Local roads and highways have been the scene of six motor vehicle accident fatalities over the past week.
Let that sink in for a moment: six people have died while driving on area roads. Weather hasn’t played much of a part, if at all. There are no new intersections or highways to confuse drivers. No events have significantly increased traffic flow.
There is no one factor to blame in these accidents. Poor road planning and construction, tired or impaired drivers, and human error all played their part. Some of these factors cannot be mitigated, but others can. It’s important to remember the following:
— Rural roads are not well-lit and can be dangerous at night. If possible, avoid driving late at night or early in the morning, when visibility is reduced and drivers are tired.
— Take time to map out your routes before you get into your car, so as to avoid attempting to read a GPS or mobile app while driving
— Slow down and take your time if you are lost or tired. Even if you are going to reach your destination later than you would like to, that option is better than getting into an accident
— Pay attention to road signs and slow down in construction zones. The I-30 construction in Royse City has narrowed lanes, and potholes have become an issue. Be careful when driving through this area, or take an alternate route, such as Highway 66 or 380
— Under no circumstances get behind the wheel of a car after you have been drinking. Buzzed driving is drunk driving
Additionally, the Texas Department of Transportation, with the assistance of local cities and counties, needs to spend the time and money to fix troublespots in our area. The service road along I-30E near where the fatal accident occurred Thursday morning switches from two-way to one-way, and it is possible for individuals to confuse the exit ramp with an on-ramp. Loop 286 in Paris, the scene of the fatal accident involving two Texas A&M University-Commerce basketball players, is a divided highway with four total lanes controlled by stop signs and caution lights, but not stoplights. Since 2000, five individuals have died in accidents at the Loop 286 and FM 1497 intersection.

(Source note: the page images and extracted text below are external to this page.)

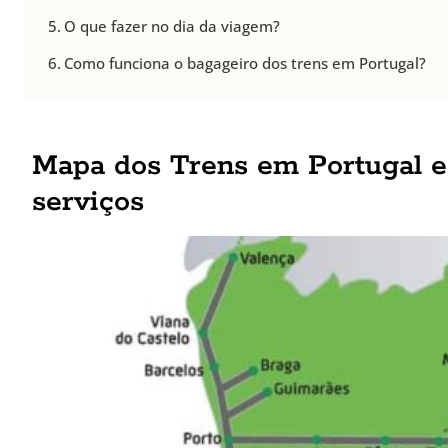
O que fazer no dia da viagem?
Como funciona o bagageiro dos trens em Portugal?
Mapa dos Trens em Portugal e
serviços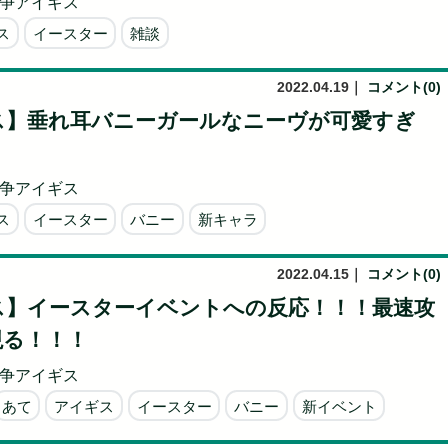
争アイギス
ス
イースター
雑談
2022.04.19
｜
コメント(0)
ス】垂れ耳バニーガールなニーヴが可愛すぎ
！
争アイギス
ス
イースター
バニー
新キャラ
2022.04.15
｜
コメント(0)
ス】イースターイベントへの反応！！！最速攻
現る！！！
争アイギス
あて
アイギス
イースター
バニー
新イベント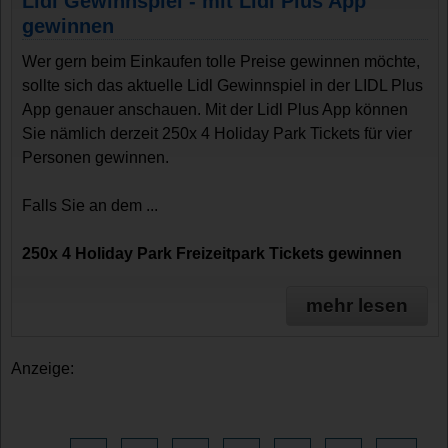
Lidl Gewinnspiel - mit Lidl Plus App
gewinnen
Wer gern beim Einkaufen tolle Preise gewinnen möchte,
sollte sich das aktuelle Lidl Gewinnspiel in der LIDL Plus
App genauer anschauen. Mit der Lidl Plus App können
Sie nämlich derzeit 250x 4 Holiday Park Tickets für vier
Personen gewinnen.
Falls Sie an dem ...
250x 4 Holiday Park Freizeitpark Tickets gewinnen
mehr lesen
Anzeige: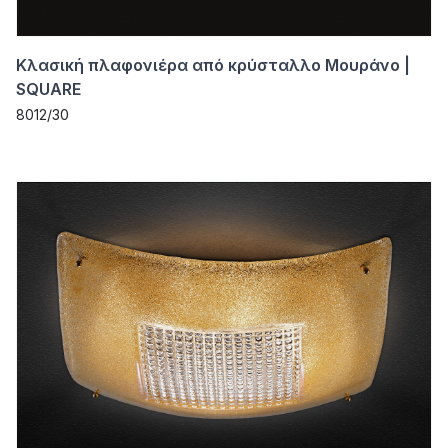
Κλασική πλαφονιέρα από κρύσταλλο Μουράνο |
SQUARE
8012/30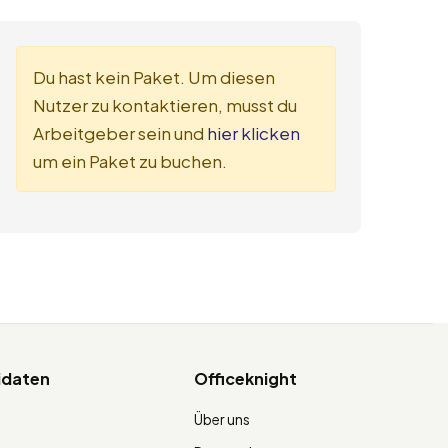
Du hast kein Paket. Um diesen
Nutzer zu kontaktieren, musst du
Arbeitgeber sein und
hier klicken
um ein Paket zu buchen.
idaten
Officeknight
Über uns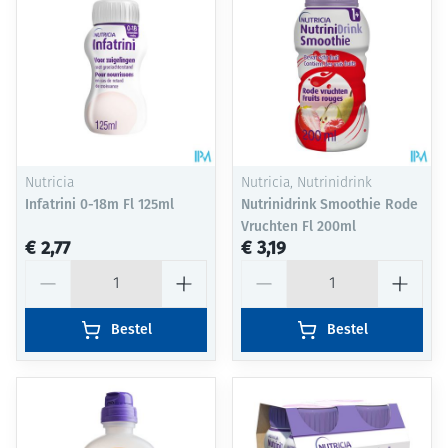
Nutricia
Nutricia, Nutrinidrink
Infatrini 0-18m Fl 125ml
Nutrinidrink Smoothie Rode
Vruchten Fl 200ml
€ 2,77
€ 3,19
Aantal
Aantal
Bestel
Bestel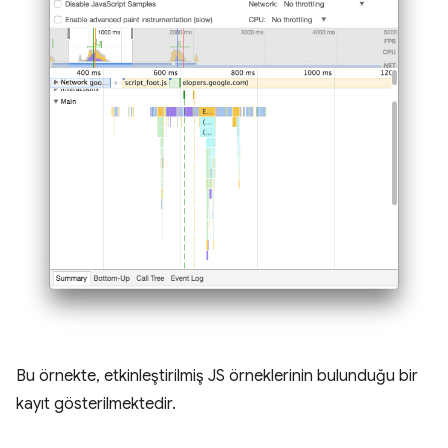
Bu örnekte, etkinleştirilmiş JS örneklerinin bulunduğu bir
kayıt gösterilmektedir.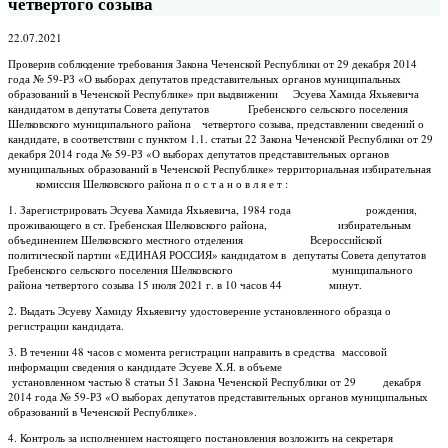
четвертого созыва
22.07.2021
Проверив соблюдение требования Закона Чеченской Республики от 29 декабря 2014
года № 59-РЗ «О выборах депутатов представительных органов муниципальных
образований в Чеченской Республике» при выдвижении Эсуева Хамида Яхьяевича
кандидатом в депутаты Совета депутатов Гребенского сельского поселения
Шелковского муниципального района четвертого созыва, представлении сведений о
кандидате, в соответствии с пунктом 1.1. статьи 22 Закона Чеченской Республики от 29
декабря 2014 года № 59-РЗ «О выборах депутатов представительных органов
муниципальных образований в Чеченской Республике» территориальная избирательная
комиссия Шелковского района п о с т а н о в л я е т :
1. Зарегистрировать Эсуева Хамида Яхьяевича, 1984 года рождения,
проживающего в ст. Гребенская Шелковского района, избирательным
объединением Шелковского местного отделения Всероссийской
политической партии «ЕДИНАЯ РОССИЯ» кандидатом в депутаты Совета депутатов
Гребенского сельского поселения Шелковского муниципального
района четвертого созыва 15 июля 2021 г. в 10 часов 44 минут.
2. Выдать Эсуеву Хамиду Яхьяевичу удостоверение установленного образца о
регистрации кандидата.
3. В течении 48 часов с момента регистрации направить в средства массовой
информации сведения о кандидате Эсуеве Х.Я. в объеме
установленном частью 8 статьи 51 Закона Чеченской Республики от 29 декабря
2014 года № 59-РЗ «О выборах депутатов представительных органов муниципальных
образований в Чеченской Республике».
4. Контроль за исполнением настоящего постановления возложить на секретаря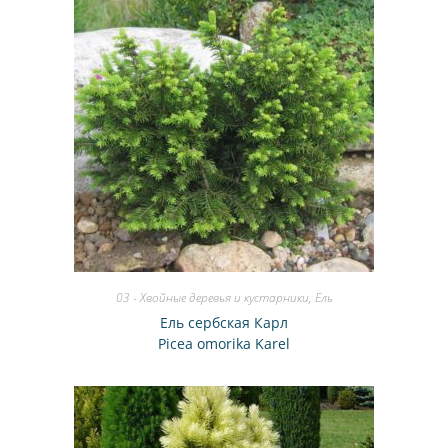
03 - Хвойные деревья и кустарники
,
Ель
Ель сербская Карл
Picea omorika Karel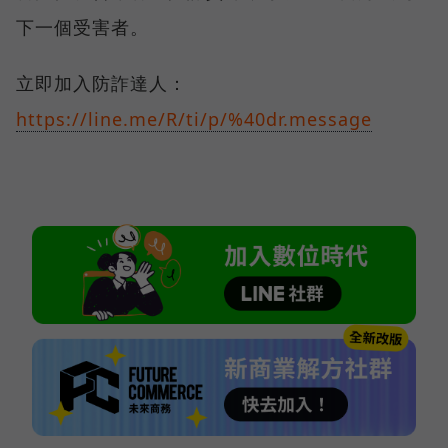
下一個受害者。
立即加入防詐達人：
https://line.me/R/ti/p/%40dr.message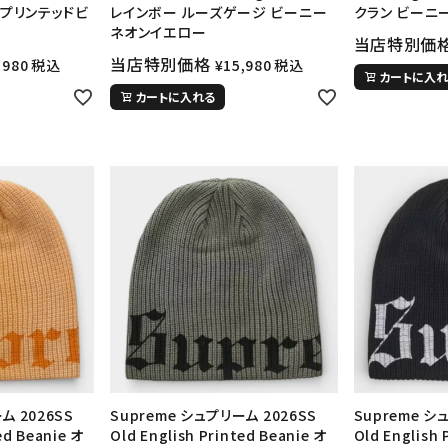
 プリンテッドビ
レインボー ルーズゲージ ビーニー
クラン ビーニ
ネオンイエロー
当店特別価
当店特別価格
,980
税込
¥
15,980
税込
カートに入れ
カートに入れる
ム 2026SS
Supreme シュプリーム 2026SS
Supreme シ
ed Beanie オ
Old English Printed Beanie オ
Old English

This data, combined with common sense and easily-studied traffic patterns, should be enough for TxDOT to implement changes to prevent more fatal accidents for occurring. The department is reportedly studying the Paris intersection to determine how to avoid more fatal crashes, but these changes have to be made sooner rather than later to avoid further fatalities.
Ultimately, however, the responsibility to keep our roads safe falls to individual drivers. It is up to us to drive cautiously and carefully, to avoid deadly distractions like texting and talking on the phone, and to educate our teenagers and young adults how to drive safely.
Their lives, and ours, depend on it.